Pub group Marston’s Plc is hoping to achieve £1 billion in sales this year after a strong festive period.
Latest figures show like-for-like sales for the 16-week period to 21 January were up 12.9 per cent compared with last year when the Omicron variant of Covid-19 was circulating.
For the five key festive days – Christmas Eve, Christmas Day, Boxing Day, New Year’s Eve and New Year’s Day – like-for-like sales rose 26 per cent compared to last year. This represents a 12.9 per cent increase against the 2019/20 festive period – last equivalent period of unrestricted trading before the pandemic.
Total retail sales in the Group’s managed and franchised pubs were up 14 per cent on last year – and 7.3 per cent more than in 2020 – with drink sales continuing to outperform food sales.

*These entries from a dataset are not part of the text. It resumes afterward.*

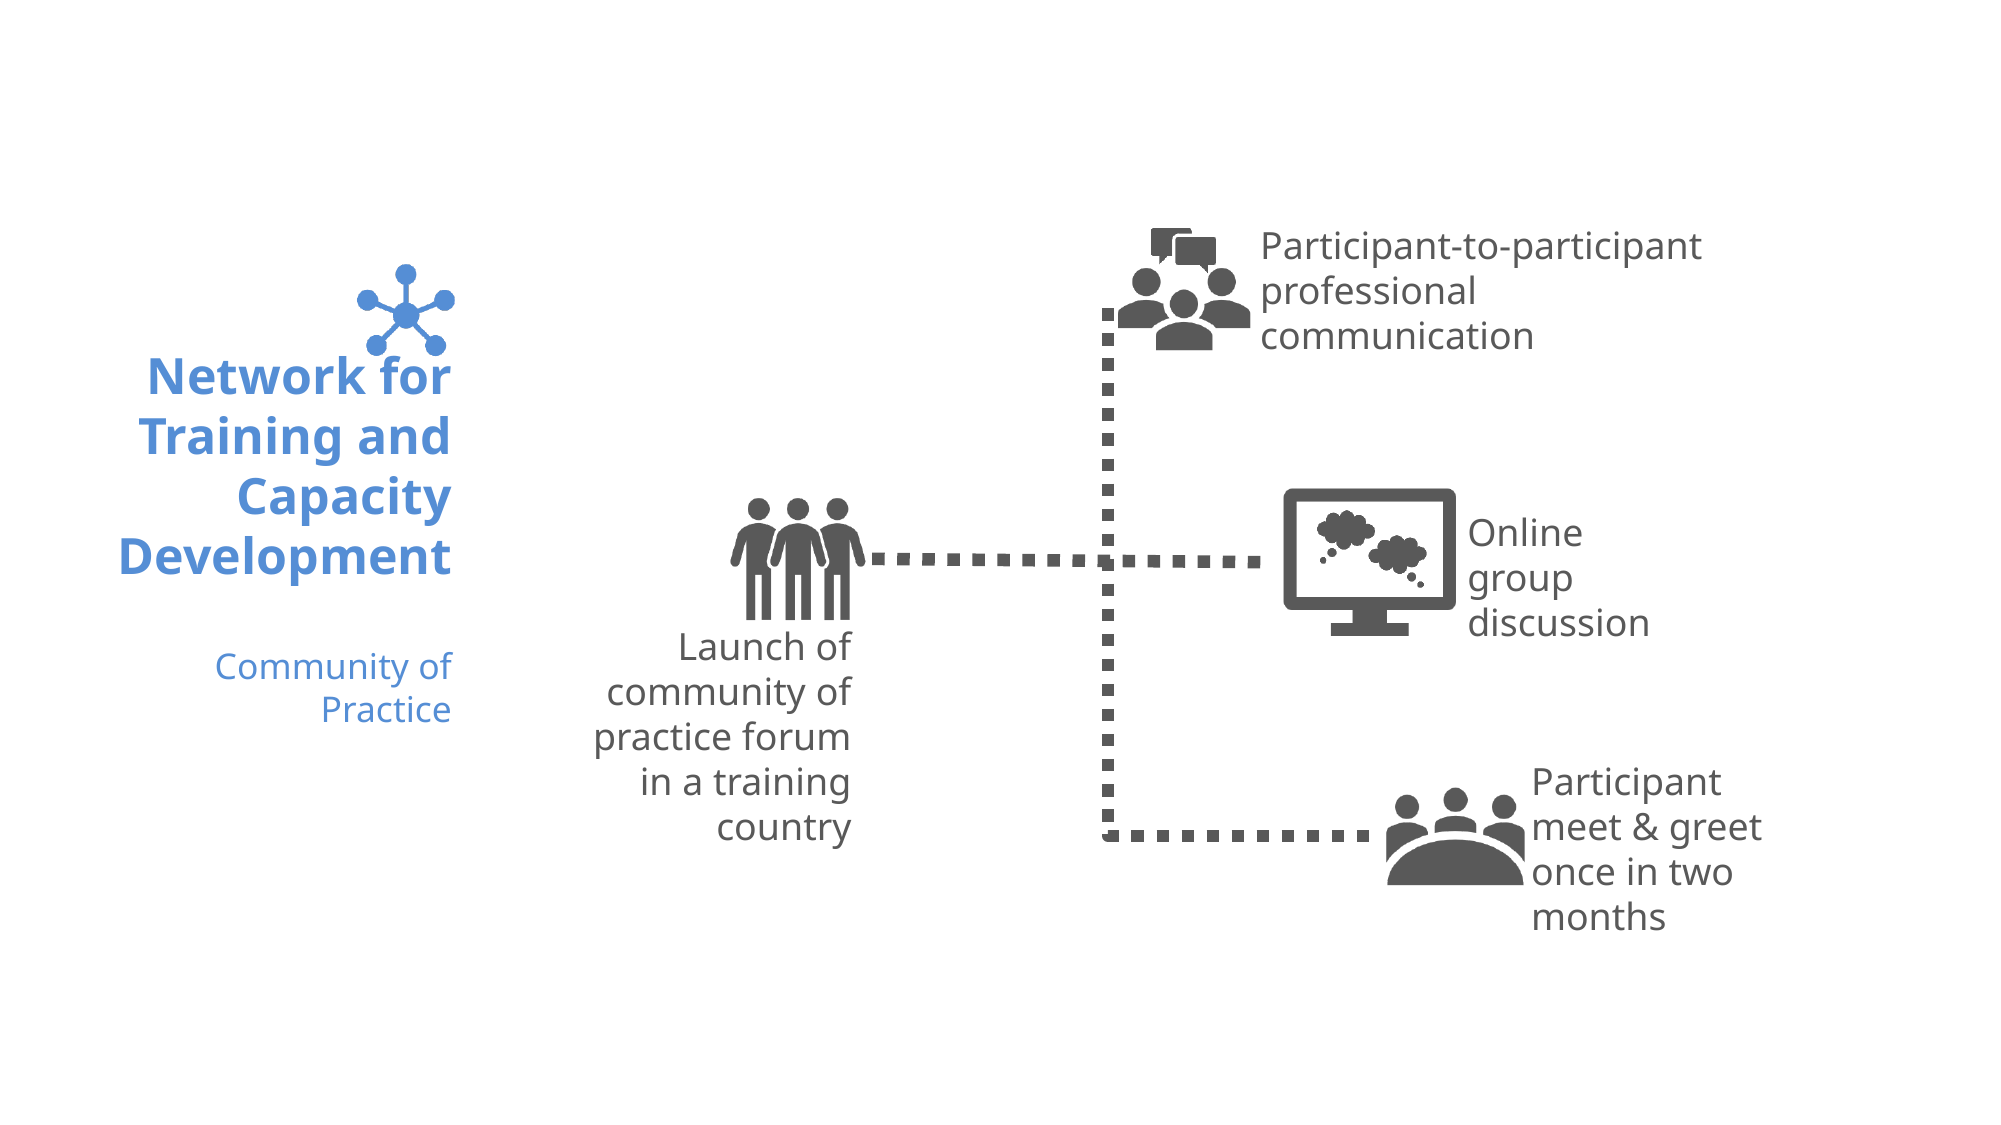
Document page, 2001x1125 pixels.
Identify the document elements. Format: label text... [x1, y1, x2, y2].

picture [1373, 458, 1473, 666]
picture [343, 247, 468, 373]
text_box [1107, 308, 1373, 837]
text_box Participant meet & greet once in two months [1542, 756, 1859, 896]
text_box Launch of community of practice forum in a training country [524, 621, 854, 775]
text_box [871, 558, 1270, 563]
text_box Network for Training and Capacity Development Community of Practice [115, 342, 454, 901]
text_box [1107, 211, 1259, 307]
text_box Online group discussion [1479, 507, 1653, 648]
picture [1371, 753, 1538, 919]
text_box Participant-to-participant professional communication [1264, 220, 1713, 369]
picture [721, 483, 873, 635]
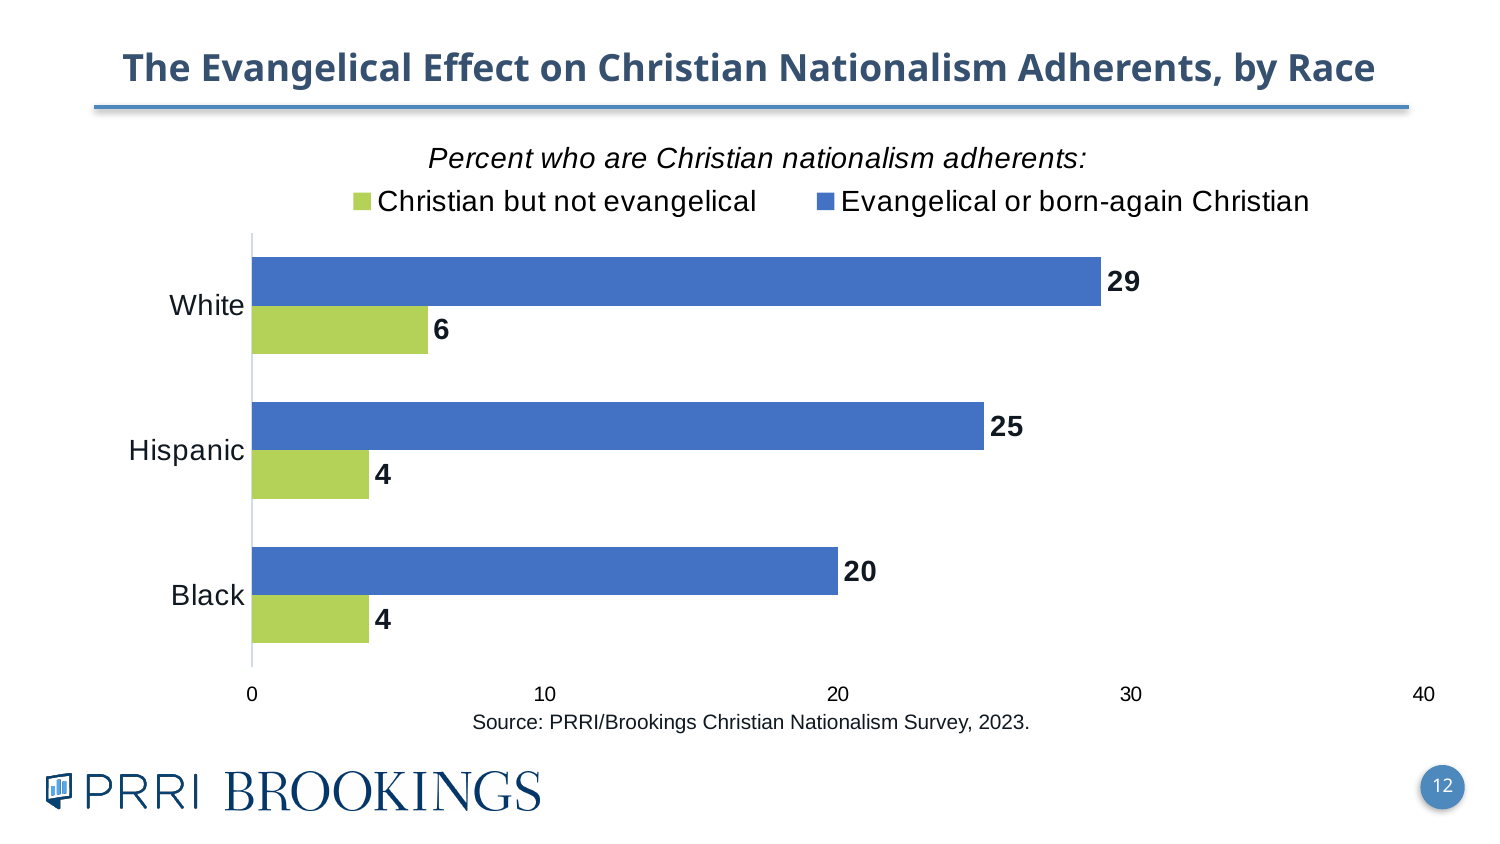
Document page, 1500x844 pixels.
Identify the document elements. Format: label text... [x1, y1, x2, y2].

picture [42, 771, 200, 811]
picture [225, 771, 540, 811]
list The Evangelical Effect on Christian Nationalism Adherents, by Race [24, 40, 1475, 94]
chart [49, 121, 1463, 760]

Marston’s has approximately 1,500 sites across England and Wales and its brewery is in Burton upon Trent.
In a trading update, CEO Andrew Andrea said: “Whilst we still have certain cost challenges to navigate in 2023, we are well-positioned to continue to progress our strategy and are encouraged by the level of consumer resilience experienced to date.
“Whilst still early in the New Year, trading momentum continues to build, and our primary focus remains to meet our strategic goals of achieving £1 billion sales and reducing our debt to below £1 billion with all the subsequent benefits that both of those milestones will bring to our shareholders.”
The Group’s electricity costs are hedged until the end of September this year with no change to earnings guidance and its gas price is fixed until the end of March 2025 with no additional incremental spend anticipated.